Las medidas económicas anunciadas por el ministro Luis Caputo responden al objetivo central de la administración: «el déficit fiscal cero». Pero el paquete de «urgencia» tendrá fuerte impacto en el bolsillo de los trabajadores, con caída de empleos, recesión y más inflación.
Así lo admitió el propio Caputo en el mensaje difundido en la jornada de ayer y ratificó esta mañana el vocero presidencial Manuel Adorni, quien aseguró que las medidas «eran invevitables».
Caída de empleo.
Las primeras desvinculaciones se producirán en el Estado, en el marco de la primera medida enumerada por el ministro de Economía. «No se renuevan los contratos laborales del Estado que tengan menos de 1 año de vigencia», informó.
Esto, sumado a la exigencia de presencialidad 100%, significará la discontinuidad laboral de miles de trabajadores estatales. El gobierno prometió avanzar con auditorías y tras la primera radiografía, podrían avanzar con la baja de 30.000 empleados públicos, según prevé el nuevo gobierno.
Pero la pérdida de fuentes laborales no afectará sólo a la administración pública. El parate total de la obra pública traerá la masiva caída de puestos de trabajo en la construcción de manera directa, y en distintos sectores de la economía de forma indirecta.
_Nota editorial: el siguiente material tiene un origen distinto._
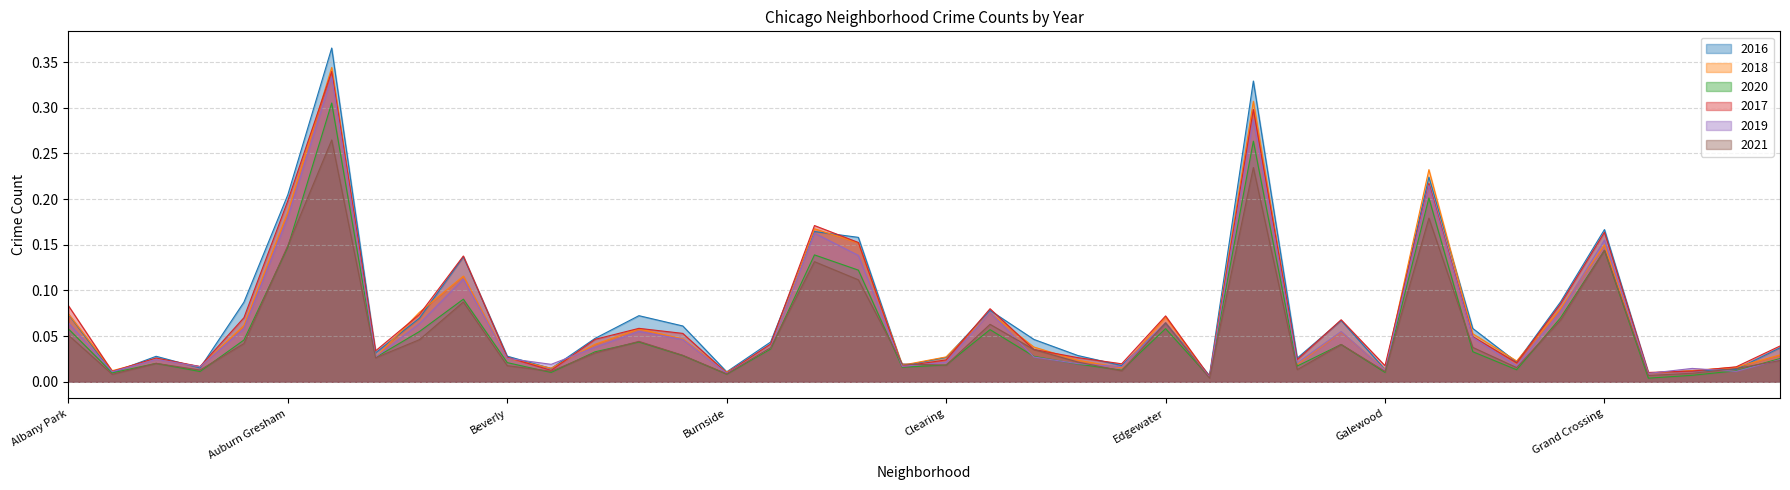

What is the average value of the 2021 series?

0.1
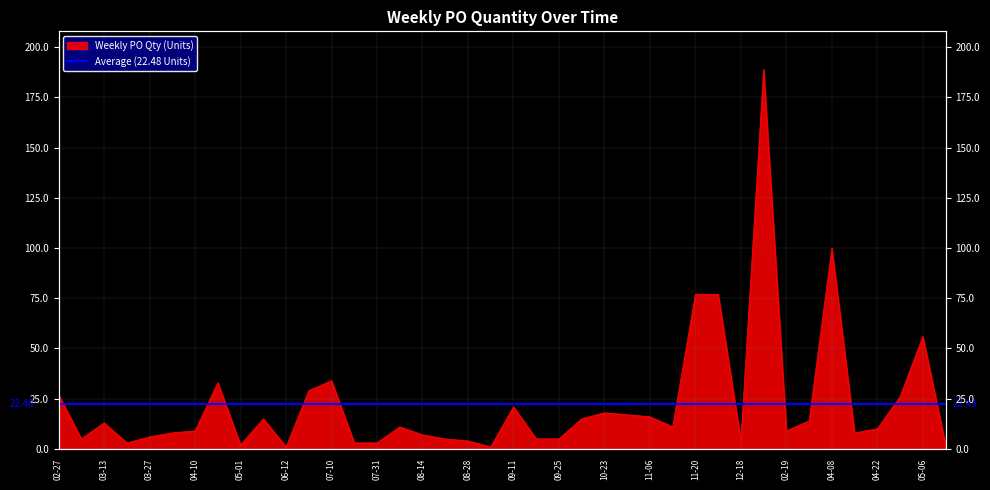

Count the number of values greater than 11.

18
Previo al anuncio de Caputo de «no licitar» nueva obra pública y «cancelar las licitaciones aprobadas» aún no comenzadas, ya se había registrados despidos y ahora -se pronostica- irán en aumento. Según datos de las cámaras pymes de la construcción, en los últimos meses se cayeron unos 60.000 empleos en el sector, informó Gerardo Fernández, de la Confederación de Pymes Constructoras de la República Argentina a El Tribuno.
También tendrán impacto en el sector prensa por «la suspensión de la pauta del Gobierno Nacional por 1 año». Agustín Lecchi, titular del Sindicato de Prensa de Buenos Aires (SIPREBA), rechazó la medida y aseguró que se traducirá en caída laboral. En el sector privados se emplean unos 4500 trabajadores formales.